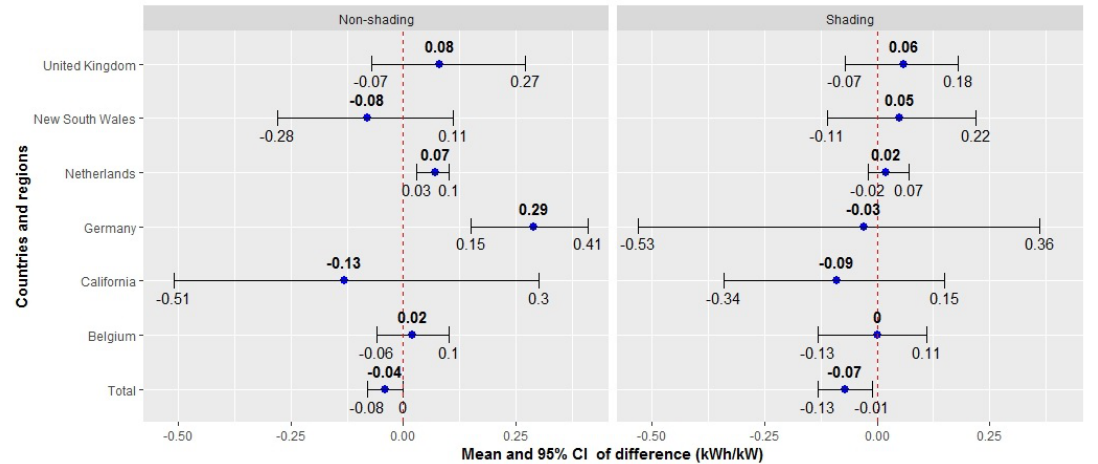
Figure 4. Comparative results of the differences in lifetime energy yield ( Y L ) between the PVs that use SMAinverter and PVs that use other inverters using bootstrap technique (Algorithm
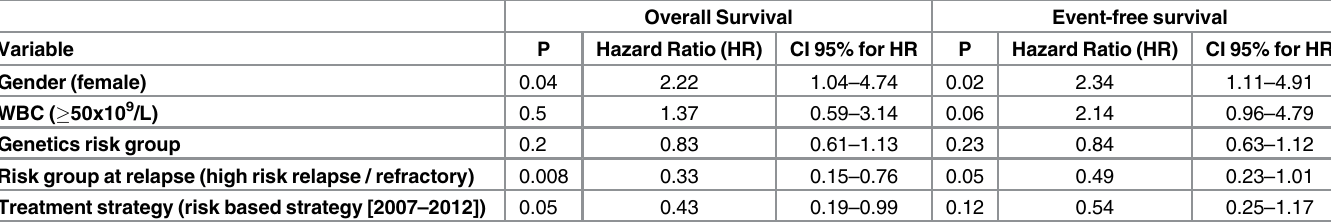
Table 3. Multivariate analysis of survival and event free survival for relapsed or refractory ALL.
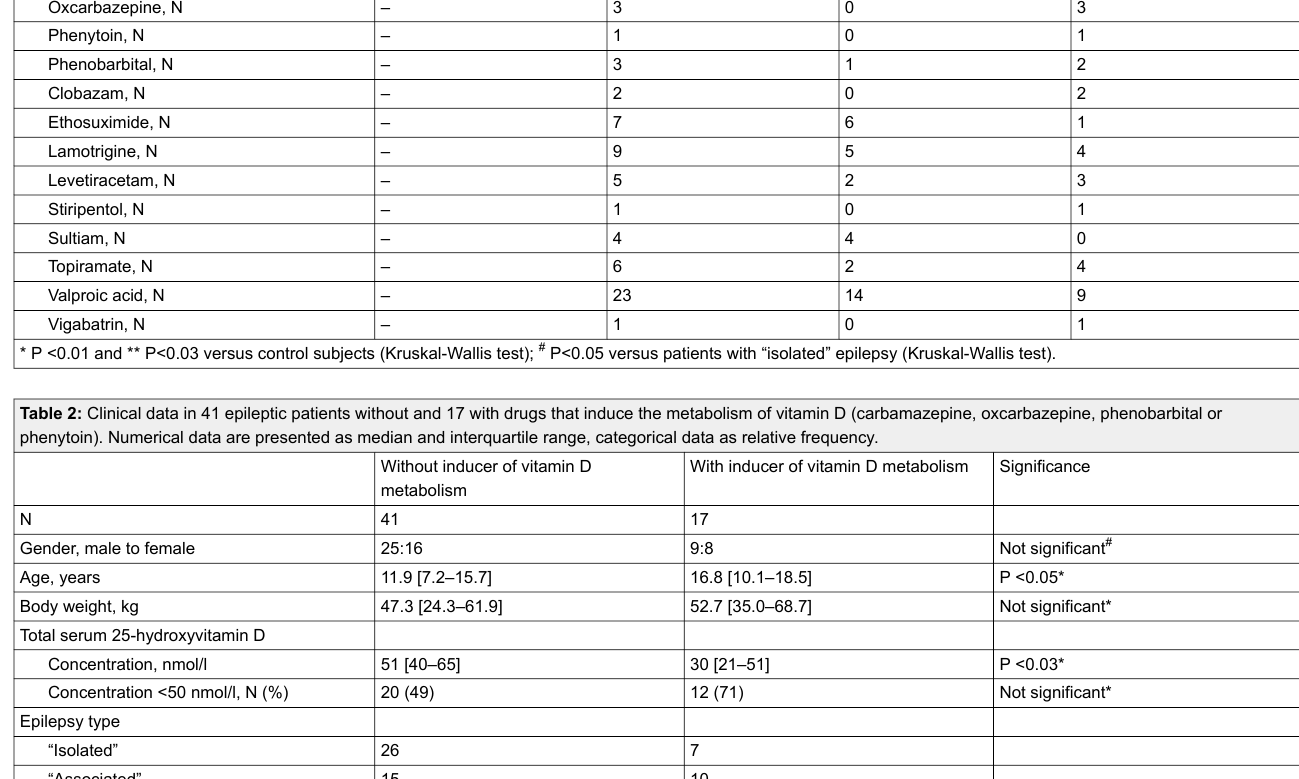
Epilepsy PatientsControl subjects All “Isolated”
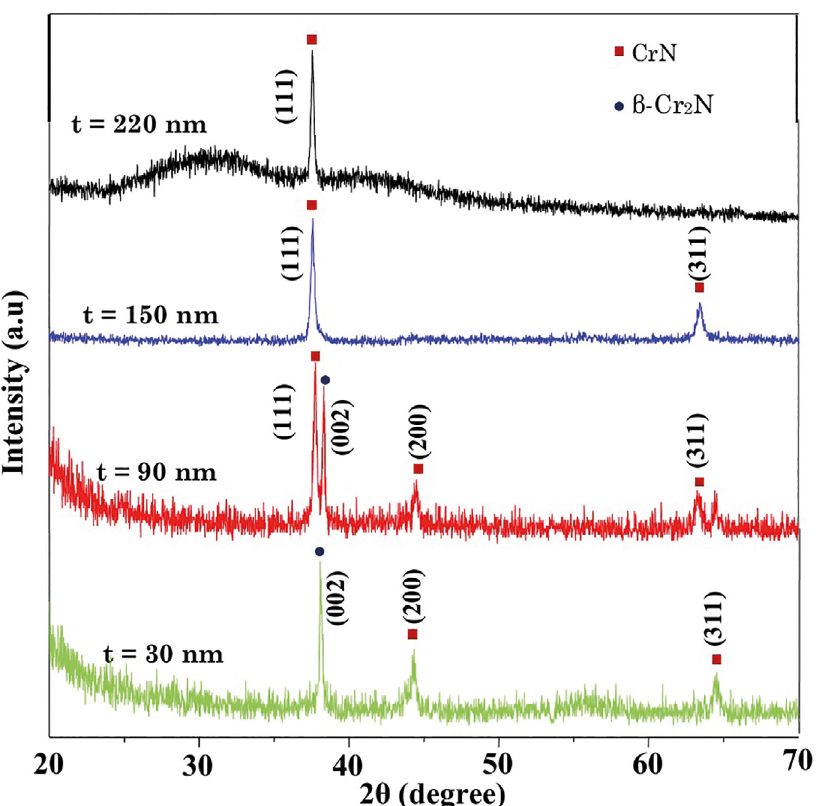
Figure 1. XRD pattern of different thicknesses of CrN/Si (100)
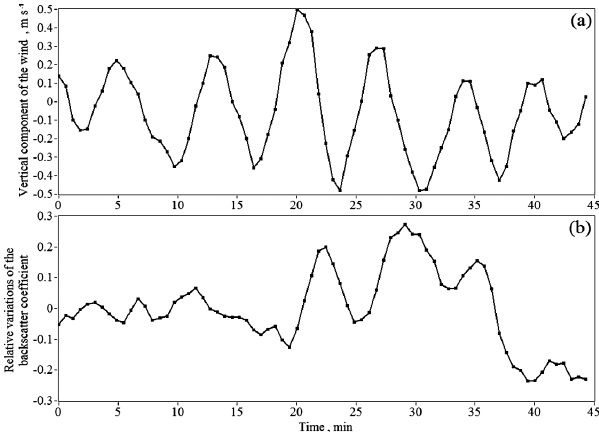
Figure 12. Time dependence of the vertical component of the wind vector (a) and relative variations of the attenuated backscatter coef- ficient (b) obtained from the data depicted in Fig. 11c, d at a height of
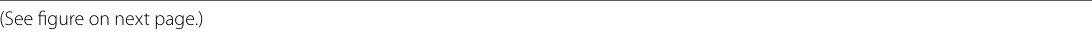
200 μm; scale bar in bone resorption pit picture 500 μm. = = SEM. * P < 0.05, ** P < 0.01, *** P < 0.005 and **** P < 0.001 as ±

★ ★ ★ ★ ★ ★ ★

TASK BRIEF:
Skipping every picture, transcribe exactly the lines above from the one containing "Figure 1. XRD" through the one containing "Figure 12. Time", both included.

EXERCISE RESULT:
Figure 1. XRD pattern of different thicknesses of CrN/Si (100)
Figure 12. Time dependence of the vertical component of the wind vector (a) and relative variations of the attenuated backscatter coef- ficient (b) obtained from the data depicted in Fig. 11c, d at a height of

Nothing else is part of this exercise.